ACTIVITY A: In the git patches below, why does the second patch place the JSON export inside an "if predict_proba:" check? Answer in one to three sentences.

EXERCISE TEXT:
= = = =
From 2dbe3cce39d65d8c681549961946b6e304757e4a Mon Sep 17 00:00:00 2001
From: Vincent Lostanlen <vincent.lostanlen@gmail.com>
Date: Tue, 24 Nov 2020 18:59:19 +0100
Subject: [PATCH 15/22] md5_checksum -> audio_md5_checksum

---
 birdvoxdetect/core.py | 2 +-
 1 file changed, 1 insertion(+), 1 deletion(-)

diff --git a/birdvoxdetect/core.py b/birdvoxdetect/core.py
index 66fa057..152aa3d 100644
--- a/birdvoxdetect/core.py
+++ b/birdvoxdetect/core.py
@@ -250,13 +250,13 @@ def process_file(
             "file_name": os.path.basename(filepath),
             "file_path": os.path.abspath(filepath),
             "audio_duration": librosa.get_duration(filename=filepath),
+            "audio_md5_checksum": hash_md5.hexdigest(),
             "birdvoxdetect_threshold": threshold,
             "birdvoxactivate_threshold": bva_threshold,
             "classifier_name": classifier_name,
             "detector_name": detector_name,
             "filepath": filepath,
             "hostname": socket.gethostname(),
-            "md5_checksum": hash_md5.hexdigest(),
             "package_versions": {
                 module.__name__: module.__version__ for module in modules
             }

From 46324dce0352fadd83d31064a371c23a2d995f85 Mon Sep 17 00:00:00 2001
From: Vincent Lostanlen <vincent.lostanlen@gmail.com>
Date: Tue, 24 Nov 2020 19:22:50 +0100
Subject: [PATCH 16/22] bugfix case predict_proba==False

json_path referenced before assignment
---
 birdvoxdetect/core.py | 43 +++++++++++++++++++++++--------------------
 1 file changed, 23 insertions(+), 20 deletions(-)

diff --git a/birdvoxdetect/core.py b/birdvoxdetect/core.py
index 152aa3d..a863892 100644
--- a/birdvoxdetect/core.py
+++ b/birdvoxdetect/core.py
@@ -452,12 +452,13 @@ def process_file(
         df.to_csv(checklist_path, columns=df_columns, index=False)
 
         # Export probabilities as JSON file.
-        with open(json_path, "w") as f:
-            json.dump({
-                "events": json_dicts,
-                "metadata": json_metadata,
-                "taxonomy": taxonomy
-            }, f)
+        if predict_proba:
+            with open(json_path, "w") as f:
+                json.dump({
+                    "events": json_dicts,
+                    "metadata": json_metadata,
+                    "taxonomy": taxonomy
+                }, f)
 
         # Export clips.
= = = =
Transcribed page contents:

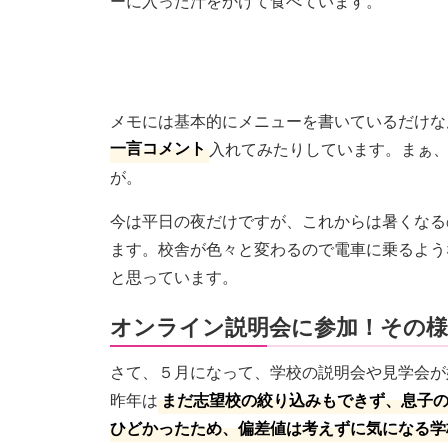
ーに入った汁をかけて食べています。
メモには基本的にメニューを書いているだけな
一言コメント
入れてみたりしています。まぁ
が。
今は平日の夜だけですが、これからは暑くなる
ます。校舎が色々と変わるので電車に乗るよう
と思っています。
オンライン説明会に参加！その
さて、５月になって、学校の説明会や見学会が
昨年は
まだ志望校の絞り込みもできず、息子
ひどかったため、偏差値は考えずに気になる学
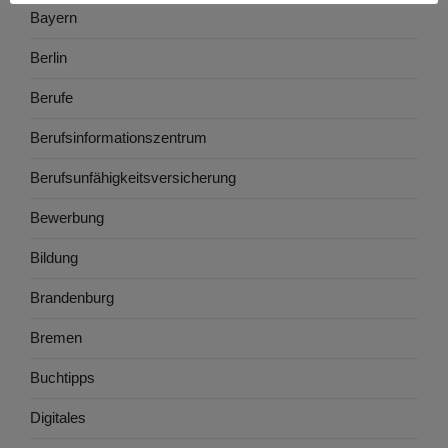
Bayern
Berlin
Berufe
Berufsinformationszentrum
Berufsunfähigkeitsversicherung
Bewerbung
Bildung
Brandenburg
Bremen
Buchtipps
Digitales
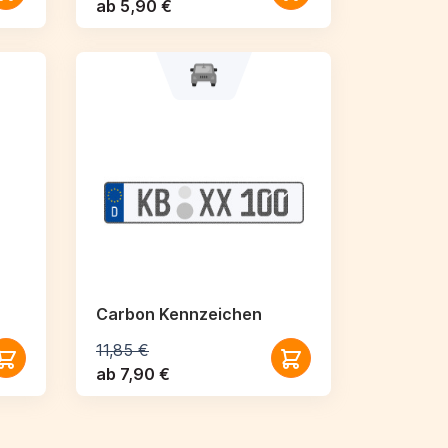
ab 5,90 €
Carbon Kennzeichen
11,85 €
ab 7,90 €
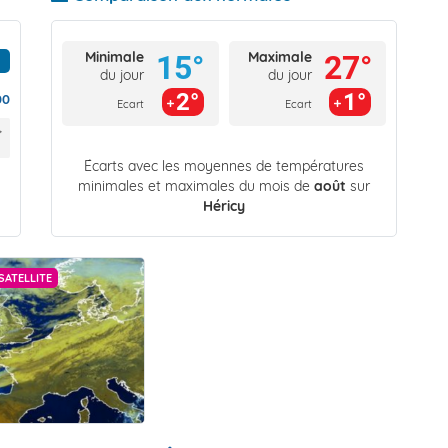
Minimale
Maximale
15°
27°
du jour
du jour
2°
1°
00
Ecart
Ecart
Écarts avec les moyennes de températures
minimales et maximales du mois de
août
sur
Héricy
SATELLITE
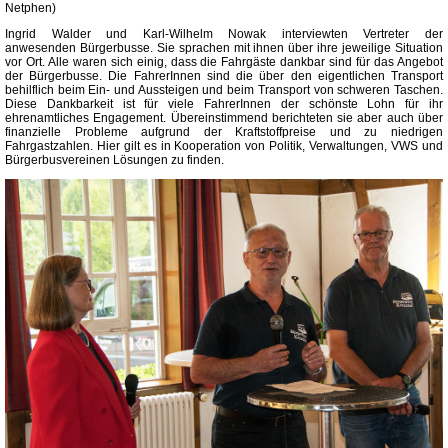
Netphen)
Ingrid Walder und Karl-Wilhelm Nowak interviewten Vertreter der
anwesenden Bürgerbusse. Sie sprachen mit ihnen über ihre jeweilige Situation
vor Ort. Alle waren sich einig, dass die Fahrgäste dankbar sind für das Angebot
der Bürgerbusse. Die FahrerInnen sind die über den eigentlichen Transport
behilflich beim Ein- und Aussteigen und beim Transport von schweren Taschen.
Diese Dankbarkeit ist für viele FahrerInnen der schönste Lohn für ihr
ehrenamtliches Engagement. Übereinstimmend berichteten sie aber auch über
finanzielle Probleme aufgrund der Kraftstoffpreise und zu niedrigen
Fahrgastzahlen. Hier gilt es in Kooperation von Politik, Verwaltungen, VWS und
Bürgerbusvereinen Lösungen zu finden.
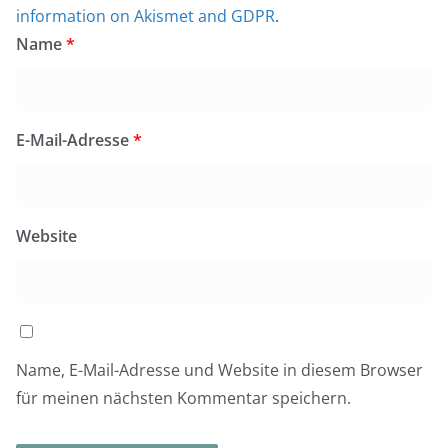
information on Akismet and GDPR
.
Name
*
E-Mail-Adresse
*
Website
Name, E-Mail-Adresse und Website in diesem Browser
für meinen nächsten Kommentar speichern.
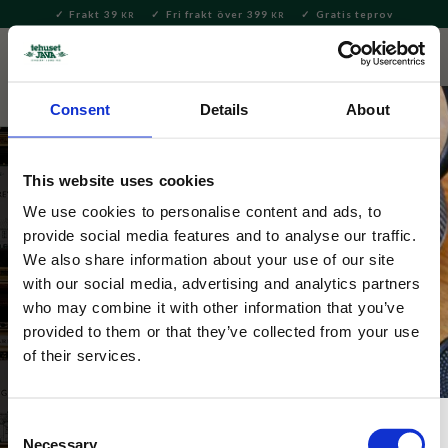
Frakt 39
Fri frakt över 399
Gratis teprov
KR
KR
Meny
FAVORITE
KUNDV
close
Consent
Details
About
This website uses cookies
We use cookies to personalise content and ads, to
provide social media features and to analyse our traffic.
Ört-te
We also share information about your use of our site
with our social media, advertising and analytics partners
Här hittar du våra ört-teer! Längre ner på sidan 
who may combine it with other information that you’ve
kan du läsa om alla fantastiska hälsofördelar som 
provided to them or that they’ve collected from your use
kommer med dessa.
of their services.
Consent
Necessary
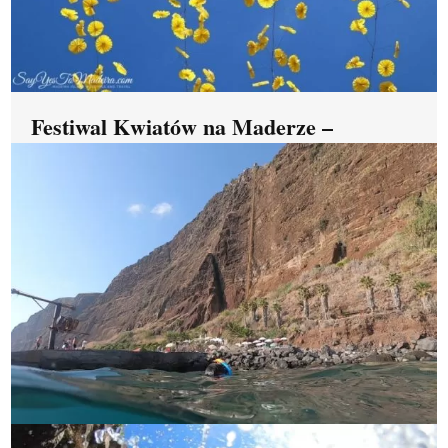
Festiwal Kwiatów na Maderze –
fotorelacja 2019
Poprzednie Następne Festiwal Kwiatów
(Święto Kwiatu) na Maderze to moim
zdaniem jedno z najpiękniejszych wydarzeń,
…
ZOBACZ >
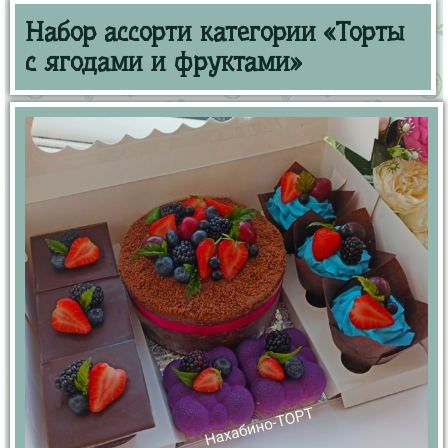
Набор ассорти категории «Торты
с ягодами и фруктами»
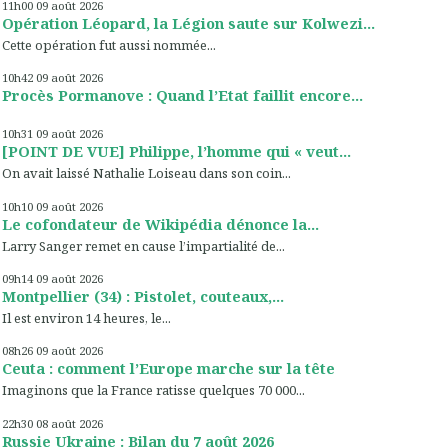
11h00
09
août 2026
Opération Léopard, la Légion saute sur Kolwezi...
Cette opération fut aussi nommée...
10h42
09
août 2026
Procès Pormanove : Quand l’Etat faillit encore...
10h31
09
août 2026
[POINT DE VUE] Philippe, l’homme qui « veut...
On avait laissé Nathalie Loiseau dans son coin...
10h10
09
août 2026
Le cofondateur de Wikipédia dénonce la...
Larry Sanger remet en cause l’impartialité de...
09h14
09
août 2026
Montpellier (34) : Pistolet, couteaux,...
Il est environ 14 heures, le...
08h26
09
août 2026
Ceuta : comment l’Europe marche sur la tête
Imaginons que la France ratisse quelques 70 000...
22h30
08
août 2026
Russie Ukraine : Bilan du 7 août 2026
= = = =
ACTIVITY B: Update the part of the records that opens with the line containing "Festiwal Kwiatów na Maderze –" and runs through the end of the records, replacing "août 2026" with "août 2025". Leave the pictures out and give only those lines.

TASK RESULT A: The patch fixes the case where predict_proba is False. In that case, json_path was referenced before assignment. The export now runs only when predict_proba is true.

TASK RESULT B:
Festiwal Kwiatów na Maderze –
fotorelacja 2019
Poprzednie Następne Festiwal Kwiatów
(Święto Kwiatu) na Maderze to moim
zdaniem jedno z najpiękniejszych wydarzeń,
…
ZOBACZ >
Набор ассорти категории «Торты
с ягодами и фруктами»
11h00
09
août 2025
Opération Léopard, la Légion saute sur Kolwezi...
Cette opération fut aussi nommée...
10h42
09
août 2025
Procès Pormanove : Quand l’Etat faillit encore...
10h31
09
août 2025
[POINT DE VUE] Philippe, l’homme qui « veut...
On avait laissé Nathalie Loiseau dans son coin...
10h10
09
août 2025
Le cofondateur de Wikipédia dénonce la...
Larry Sanger remet en cause l’impartialité de...
09h14
09
août 2025
Montpellier (34) : Pistolet, couteaux,...
Il est environ 14 heures, le...
08h26
09
août 2025
Ceuta : comment l’Europe marche sur la tête
Imaginons que la France ratisse quelques 70 000...
22h30
08
août 2025
Russie Ukraine : Bilan du 7 août 2025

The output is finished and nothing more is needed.